Despite being at the credit union for nearly two decades at the time of Ferrence’s passing, Estes said he still felt the pressure taking over as boss.

“Even to this day, I’ll look up at the picture of him and on occasion I stop by his gravesite, and I’ll just think, ‘I hope you’re proud of what we’ve done’ because he served in this role longer than I ever will. They were big shoes to fill.”

Estes said one of the goals of the credit union is to be good community partners and in exchange the residents have returned the favor with a nearly 80% penetration rate in Boulder City, which he said is unheard of in the industry. Then again, as he pointed out, those residents are not just members but owners, being that the credit union is a not-for-profit cooperative. While there is a volunteer board of directors, there are no stockholders.

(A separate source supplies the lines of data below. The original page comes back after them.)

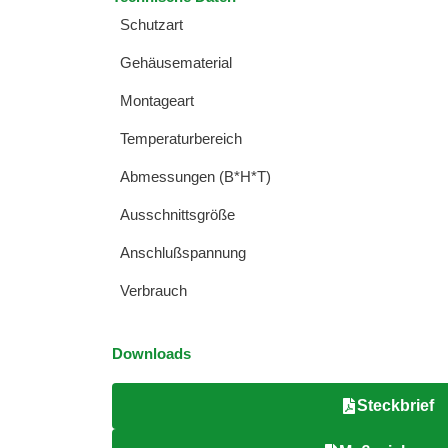
Schutzart
Gehäusematerial
Montageart
Temperaturbereich
Abmessungen (B*H*T)
Ausschnittsgröße
Anschlußspannung
Verbrauch
Downloads
Steckbrief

“If it weren’t for those people and that relationship, this credit union would not exist,” he said. “I owe my career to the citizens of Boulder City and this credit union. Our staff knows that, which is a reason they have such a passion to serve.”

Whether it’s youth sports, to years of helping cover the cost of Fourth of July fireworks, to so many other things in between, Estes said he’s proud of the that community partnership.

“No one has ever taken advantage of us or taken us for granted,” he said. “They are certainly appreciative. Groups that we have been supporting for 30, 40 or 50 years are still as thankful today as they were back then. It’s a huge obligation but we get an immense sense of pride that we’re capable of taking basically our entire marketing budget and turning it over to sponsorships and contributions to local organizations instead of wasting it on billboards or TV ads. This money goes right back into the community, which is a great sense of pride. I enjoy it as much now as I did 30 years ago.”

These days, with things like direct deposit and online banking, many baking institutions are closing branches left and right or closing altogether. That won’t be the case for BDCU.

“We haven’t put in automated tellers or voice activation systems,” he said. “We’re staying true to the service level we’ve always been committed to providing. We will never lose the focus of community service.”

In his spare time, the 58-year-old Estes enjoys doing things with Linda and their two grown children. He’s also been a longtime member of the Boulder City Sunrise Rotary.

“She and I are best friends and love to do everything together,” he said. “We like to travel and be with our kids. When we’re home, we enjoy Boulder City, the events and being outside. We love it all.”